Exercise: How many lines in the records below include "different"? Answer with the number only.

◇ ◇ ◇

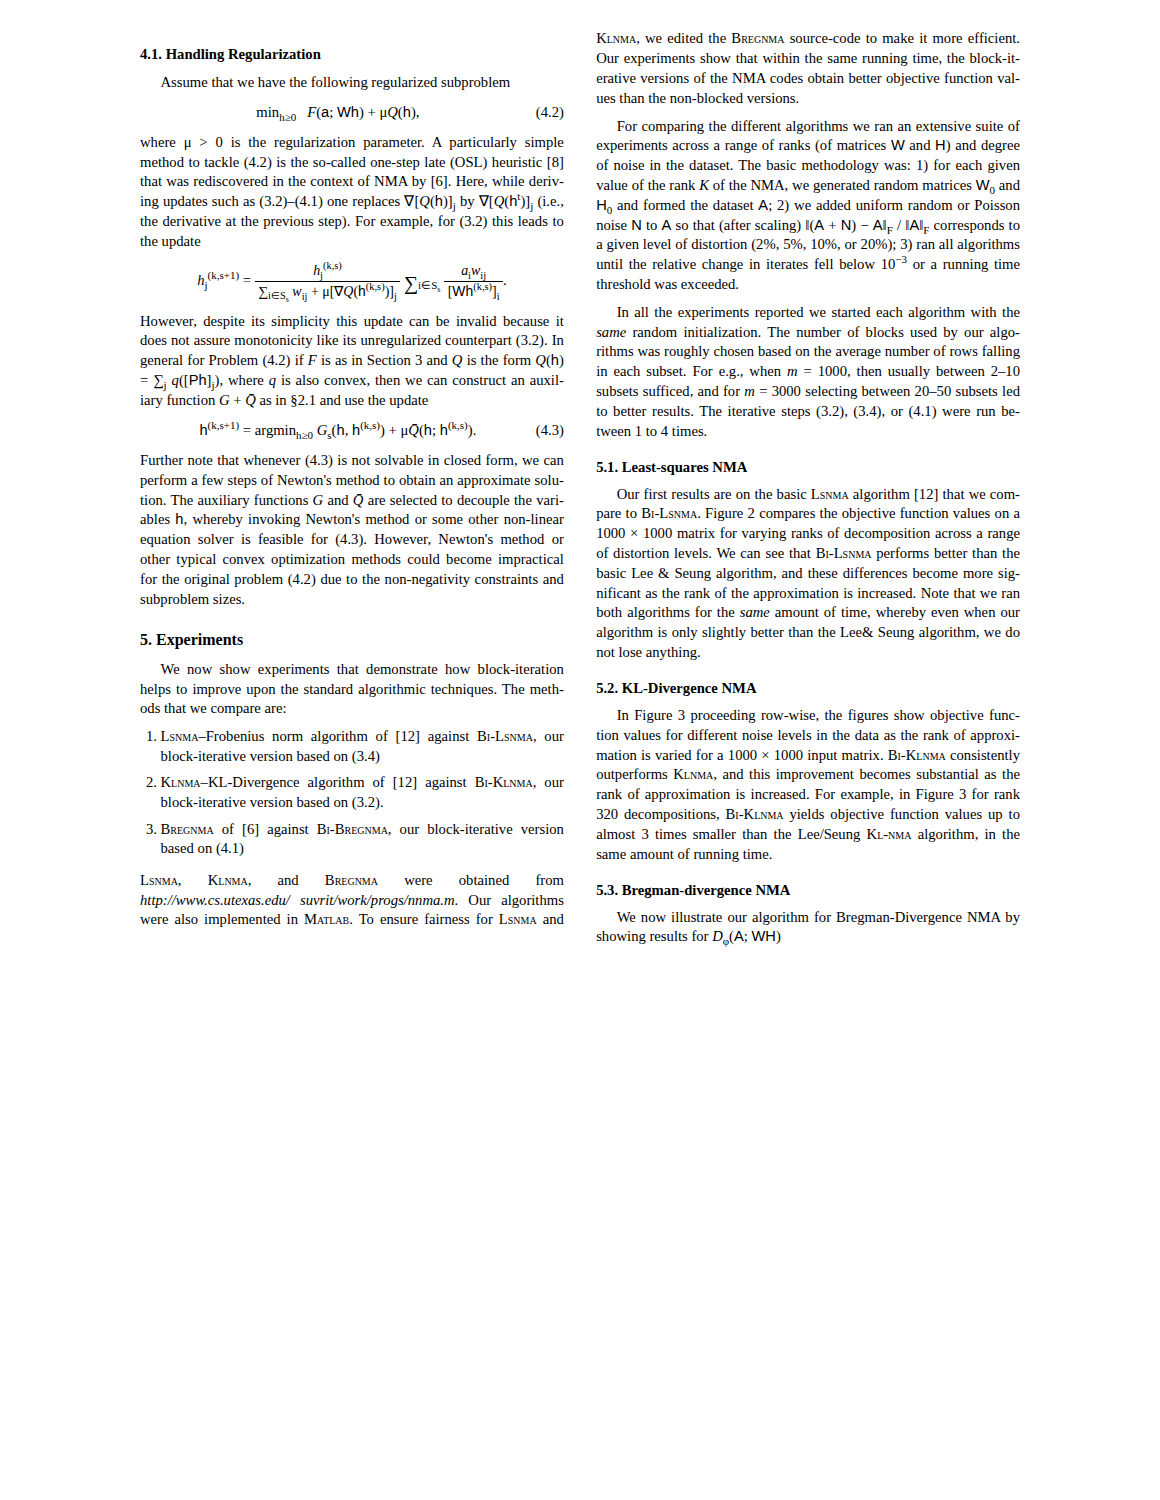4.1. Handling Regularization
Assume that we have the following regularized subproblem
(4.2) minh≥0 F(a; Wh) + μQ(h),
where μ > 0 is the regularization parameter. A particularly simple method to tackle (4.2) is the so-called one-step late (OSL) heuristic [8] that was rediscovered in the context of NMA by [6]. Here, while deriving updates such as (3.2)–(4.1) one replaces ∇[Q(h)]j by ∇[Q(ht)]j (i.e., the derivative at the previous step). For example, for (3.2) this leads to the update
hj(k,s+1) = hj(k,s) ∑i∈Ss wij + μ[∇Q(h(k,s))]j ∑i∈Ss aiwij [Wh(k,s)]i .
However, despite its simplicity this update can be invalid because it does not assure monotonicity like its unregularized counterpart (3.2). In general for Problem (4.2) if F is as in Section 3 and Q is the form Q(h) = ∑j q([Ph]j), where q is also convex, then we can construct an auxiliary function G + Q̄ as in §2.1 and use the update
(4.3) h(k,s+1) = argminh≥0 Gs(h, h(k,s)) + μQ̄(h; h(k,s)).
Further note that whenever (4.3) is not solvable in closed form, we can perform a few steps of Newton's method to obtain an approximate solution. The auxiliary functions G and Q̄ are selected to decouple the variables h, whereby invoking Newton's method or some other non-linear equation solver is feasible for (4.3). However, Newton's method or other typical convex optimization methods could become impractical for the original problem (4.2) due to the non-negativity constraints and subproblem sizes.
5. Experiments
We now show experiments that demonstrate how block-iteration helps to improve upon the standard algorithmic techniques. The methods that we compare are:
Lsnma–Frobenius norm algorithm of [12] against Bi-Lsnma, our block-iterative version based on (3.4)
Klnma–KL-Divergence algorithm of [12] against Bi-Klnma, our block-iterative version based on (3.2).
Bregnma of [6] against Bi-Bregnma, our block-iterative version based on (4.1)
Lsnma, Klnma, and Bregnma were obtained from http://www.cs.utexas.edu/ suvrit/work/progs/nnma.m. Our algorithms were also implemented in Matlab. To ensure fairness for Lsnma and Klnma, we edited the Bregnma source-code to make it more efficient. Our experiments show that within the same running time, the block-iterative versions of the NMA codes obtain better objective function values than the non-blocked versions.
For comparing the different algorithms we ran an extensive suite of experiments across a range of ranks (of matrices W and H) and degree of noise in the dataset. The basic methodology was: 1) for each given value of the rank K of the NMA, we generated random matrices W0 and H0 and formed the dataset A; 2) we added uniform random or Poisson noise N to A so that (after scaling) ‖(A + N) − A‖F / ‖A‖F corresponds to a given level of distortion (2%, 5%, 10%, or 20%); 3) ran all algorithms until the relative change in iterates fell below 10−3 or a running time threshold was exceeded.
In all the experiments reported we started each algorithm with the same random initialization. The number of blocks used by our algorithms was roughly chosen based on the average number of rows falling in each subset. For e.g., when m = 1000, then usually between 2–10 subsets sufficed, and for m = 3000 selecting between 20–50 subsets led to better results. The iterative steps (3.2), (3.4), or (4.1) were run between 1 to 4 times.
5.1. Least-squares NMA
Our first results are on the basic Lsnma algorithm [12] that we compare to Bi-Lsnma. Figure 2 compares the objective function values on a 1000 × 1000 matrix for varying ranks of decomposition across a range of distortion levels. We can see that Bi-Lsnma performs better than the basic Lee & Seung algorithm, and these differences become more significant as the rank of the approximation is increased. Note that we ran both algorithms for the same amount of time, whereby even when our algorithm is only slightly better than the Lee& Seung algorithm, we do not lose anything.
5.2. KL-Divergence NMA
In Figure 3 proceeding row-wise, the figures show objective function values for different noise levels in the data as the rank of approximation is varied for a 1000 × 1000 input matrix. Bi-Klnma consistently outperforms Klnma, and this improvement becomes substantial as the rank of approximation is increased. For example, in Figure 3 for rank 320 decompositions, Bi-Klnma yields objective function values up to almost 3 times smaller than the Lee/Seung Kl-nma algorithm, in the same amount of running time.
5.3. Bregman-divergence NMA
We now illustrate our algorithm for Bregman-Divergence NMA by showing results for Dφ(A; WH)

◇ ◇ ◇

Your response: 2